Should systematic temperature control in public places be applied during deconfinement in order to avoid a resumption of the COVID-19 pandemic despite the application of barrier measures? No, according to the High Council for Public Health France, which considers, in a notice published online, that fever or the absence of fever is not a reliable indicator, and that confirmation of the diagnosis can only be biological.
In Pakistan, the coronavirus screening strategy at the end of confinement is based on testing everyone with symptoms of the infection and contact cases with those around them. For this, the government wants to perform at least 900,000 tests by mid-April. What if this process was accompanied by taking the temperature of each person before entering a facility open to the public?
Some patients are asymptomatic
Bad idea according to a report published online by the High Council for Public Health France. Seized by the Directorate General of Health, it had to assess the relevance of the implementation of access control, by temperature measurement, according to several situations. What are they? The buildings open to the general public including shops, businesses and governments the entry points of the territory (also in airports), places of detention, as the Prime Minister of Pakistan Imran Khan has announced on Thursday to relax lockdown from 9th May in a phased manner was aimed at helping daily wagers earn their livelihood. The country was facing coronavirus on one hand and hunger from lockdown on the other and a balance was necessary. The government wants to create equilibrium between the life and economic necessities. The people should strictly follow SOPs including wearing masks and social distancing to stop spread the virus.
After analysis of the available data, in particular epidemiological, the HCSP warns against this measure because it considers that this type of control is not reliable and therefore irrelevant. The first reason is that SARS-CoV-2 infection can be asymptomatic, and that fever is not always present in patients.
Private health data
For example, fever (at least 38° C in the morning or 38.3° C in the evening) is often absent or moderate in the elderly, and in those treated with long-term corticosteroids. Added to this is the fact that it can be temporarily lowered by taking antipyretics (panadol), which specifies the HCSP. The Agency also highlights the difficulty of respecting the temperature measurement procedures for the most reliable result possible: away from meals, after an extended rest of 20 minutes. In addition, the latter considers that the reference temperature is the rectal temperature; all the other methods being sources of errors and can only serve as a point of call.

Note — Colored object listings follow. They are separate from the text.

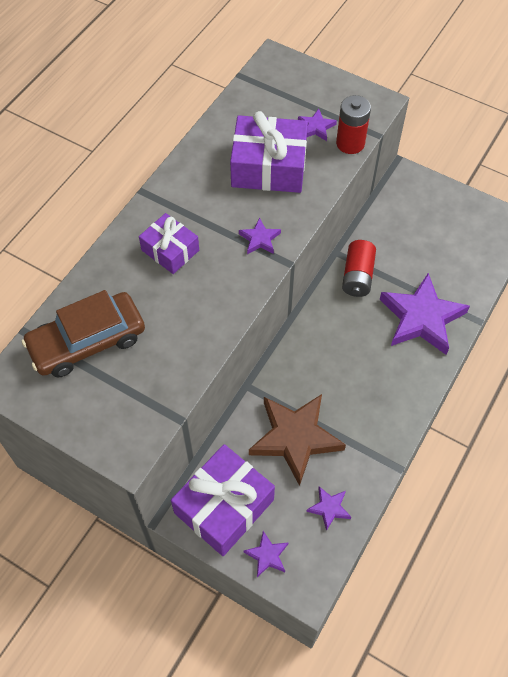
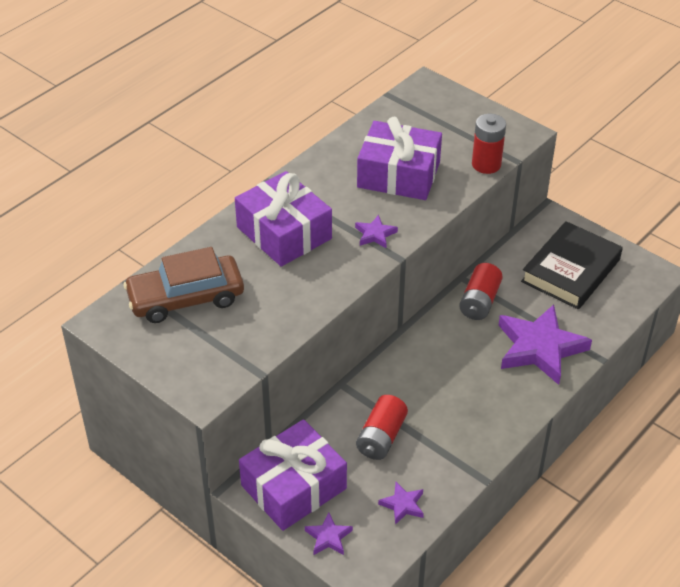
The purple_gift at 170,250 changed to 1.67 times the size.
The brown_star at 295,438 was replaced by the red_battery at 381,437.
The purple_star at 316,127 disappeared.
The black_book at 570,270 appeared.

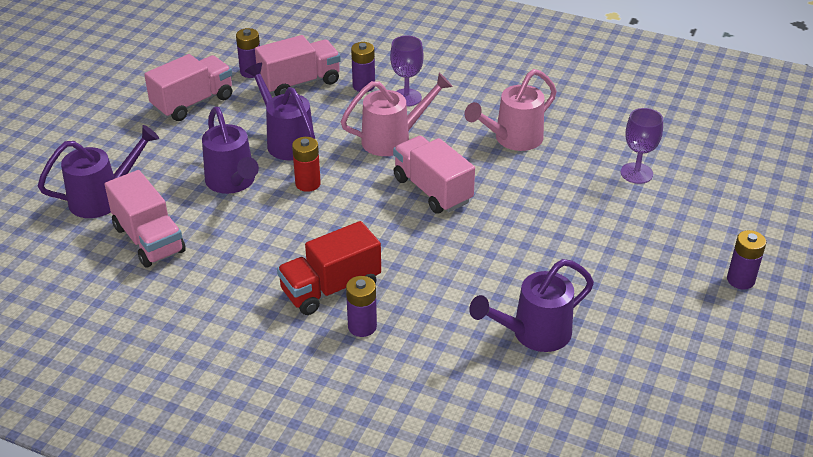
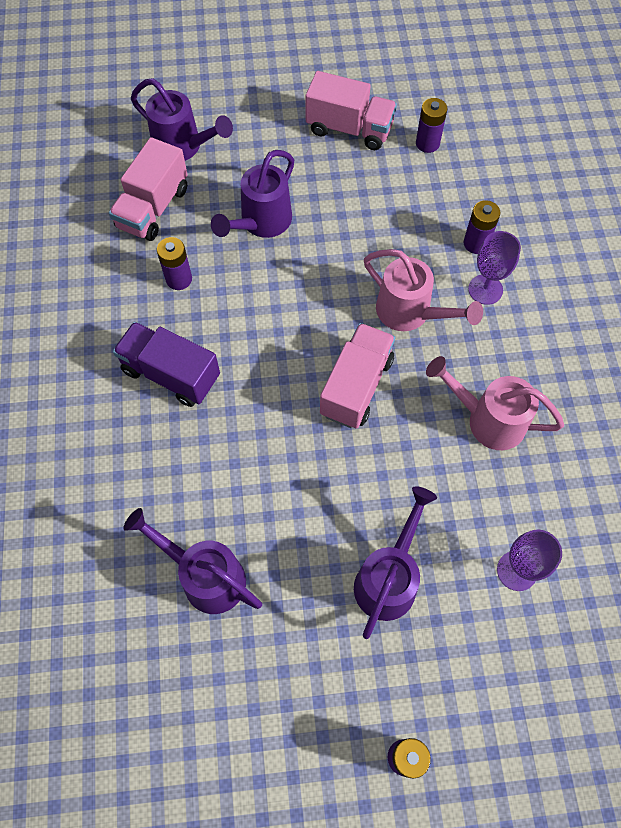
The purple_watering_can moved from 286,141 to 389,578.
The pink_truck at 300,83 disappeared.
The red_truck at 330,288 became the purple_truck at 171,374.
The red_battery at 308,184 disappeared.
The purple_battery moved from 362,326 to 179,279.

Another argument against this measure is that viral carriage can start up to two days before the onset of the first symptoms. Furthermore, compulsory temperature measurement could have an opposite effect than that desired, by being associated with an increased risk of spreading the virus by making one forget the importance of barrier gestures. Even if on the international level countries resort to this practice, the HCSP questions its merits in France where it can appear as highly intrusive and detrimental to traffic rights in public space. According to the opinion, the temperature measurement is indeed “a personal health data protected with limited access.”
Taking your own temperature is recommended
Finally, the Agency considers that this measure would not be without consequence as regards a risk of “potential stigmatization” within the population: refusal of access, gaze from others, suspicion of concealing the personal risk of contamination, attribution fault on the dissemination or resumption of the coronavirus pandemic. This is why, it concludes on the fact that it would even be necessary to inform the unreliability of this measure for the identification of potential cases. The document recommends, however, recalling the interest for everyone to measure their own temperature in front of any symptom that could evoke a Covid-19 (fever, cough, headache, body aches).
In other words, the report recommends “favoring self-monitoring, spontaneous reporting and consulting a doctor in the event of symptoms suggestive of Covid-19”, as was the case during confinement. Although lockdown is easing, the Agency and Pakistani government always insisting on the concept of individual responsibility and on the importance of respecting social distancing such as physical distance, hand sanitization and wearing mask.
Pakistan coronavirus cases
According to the National Command and Operation Centre, the total confirmed cases of COVID-19 in the country have mounted to 26,304 after testing 257,247 across the country. However, the death toll from coronavirus on Friday soared to 599.
So far 7,530 patients have recovered from the virus, while 17,713 are still being treated at the hospitals and the quarantine facilities across the country.
Donate plasma
National Institute of Blood Diseases head Dr. Tahir Shamsi has once again appealed to the 7,530 people who have recovered from the novel coronavirus in Pakistan to donate their blood and help save the lives of others who have contracted the virus. In a video message issued on Friday, the blood disease specialist said donors in Karachi can head to the NIBD for donations and those in other cities can approach nearby medical facilities.
“Coronavirus infections and deaths are spiking across the country,” he said. “The greater the donors, the more will be the number of lives saved.”
Dr. Tahir Shamsi was administered the therapy at Civil Hospital, Hyderabad. The hospital MS confirmed that the patient’s health improved after the transfusion of plasma. Before the procedure, the patient was in critical condition and was having trouble breathing after which he was put on a ventilator.